Around this time, he also met Anthony Kitila Makau, a taxi driver who soon became a close friend. Makau drove him around the city and helped him identify a car to purchase for the mission.

“They became so close that they started partying together in various clubs in Nairobi, and Abdimajit attended a birthday party at Makau’s residence in Lucky Summer,” the police document notes.

On December 27 last year, intelligence and security forces traced Abdimajit to Wajir, then Elwak the following day, and across the border in Somalia on December 30.

Two days later, on January 1 this year, he started the journey back to Nairobi, where he arrived on January 3.

He left Nairobi on January 12 for Kachuru in Meru, where he stayed until January 17, when he went back to Nairobi. On February 1 he left again for Somalia. On February 5, Abdimajit travelled to Elwak and left for Somalia on February 7, then went back to Elwak on February 9 for a flight to Nairobi.

He had booked a room at Delta Hotel, opposite Central Police Station in Nairobi, where he stayed from February 9 before leaving for Maua in Meru on February 14.

CHANGE ID DETAILS

While still in Nairobi Abdimajit had given Sh10,000 to John Kiarie, a messenger at Homeland Insurance Brokers, and asked him to link him up with someone who could help him change the details of his national identity card.
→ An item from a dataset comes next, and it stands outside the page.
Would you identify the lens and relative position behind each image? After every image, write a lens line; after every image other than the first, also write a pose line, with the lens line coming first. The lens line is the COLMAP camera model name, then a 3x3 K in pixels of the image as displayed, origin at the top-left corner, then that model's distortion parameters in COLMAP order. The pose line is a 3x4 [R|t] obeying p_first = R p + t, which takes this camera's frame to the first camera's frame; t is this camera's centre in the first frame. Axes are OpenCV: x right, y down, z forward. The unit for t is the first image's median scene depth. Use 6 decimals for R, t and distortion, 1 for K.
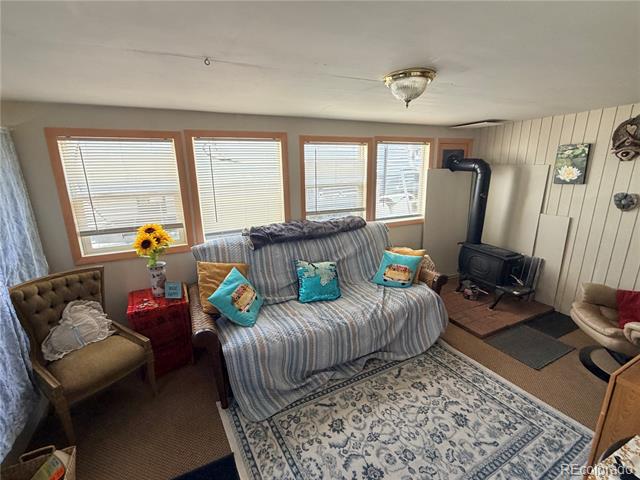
lens RADIAL K [[312.5, 0, 313.6], [0, 312.5, 240.3], [0, 0, 1]] dist [-0.000311, -0.000980]
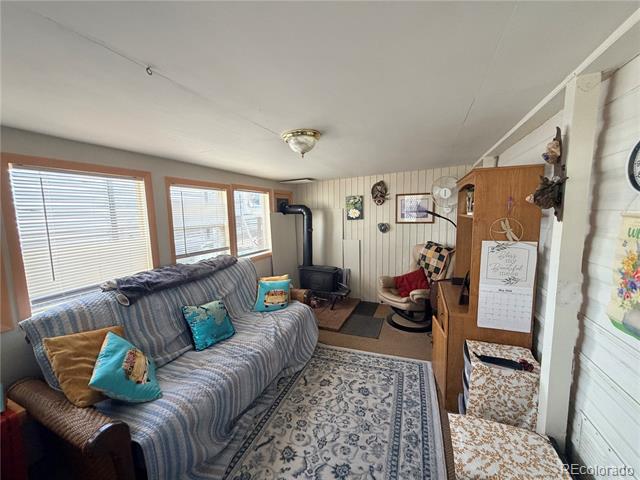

Kiarie linked him with a woman only identified as Wanjiru, who introduced him to Lydia Nyawira Mburu for the printing of four fake Kenyan ID cards at a cost of Sh160,000.

Lydia works as a secretary and printing assistant at Paste Printers, a small firm housed at Ridge House along Luthuli Avenue in Nairobi, and she says she only pocketed Sh4,000 from the entire deal.

Abdimajit left for Merti on February 15 to wait for the explosive-laden Mitsubishi SUV, which was headed his way from Elwak. He was arrested that same day alongside his close associate, Mohammed Nane, before he could travel to Nairobi for the attack. Another accomplice was killed during the raid.

Police say the shot suspect was a 27-year-old technical expert named Mbarak, who was to arm the bomb and grenades in Nairobi on the day of the attack.

The suspects planned to detonate the massive pipe bomb at the Supreme Court then attack nine other installations with IEDs, grenades, and guns.

Mr Boinnet, the police chief, says the larger bomb would have caused destruction and massive deaths within a radius of 250 metres.

An expert attached to the Bomb and Hazardous Disposal Unit says a kilogramme of TNT can cause destruction within an 11-metre radius. Abdimajit’s explosives weighed 110 kilogrammes in total.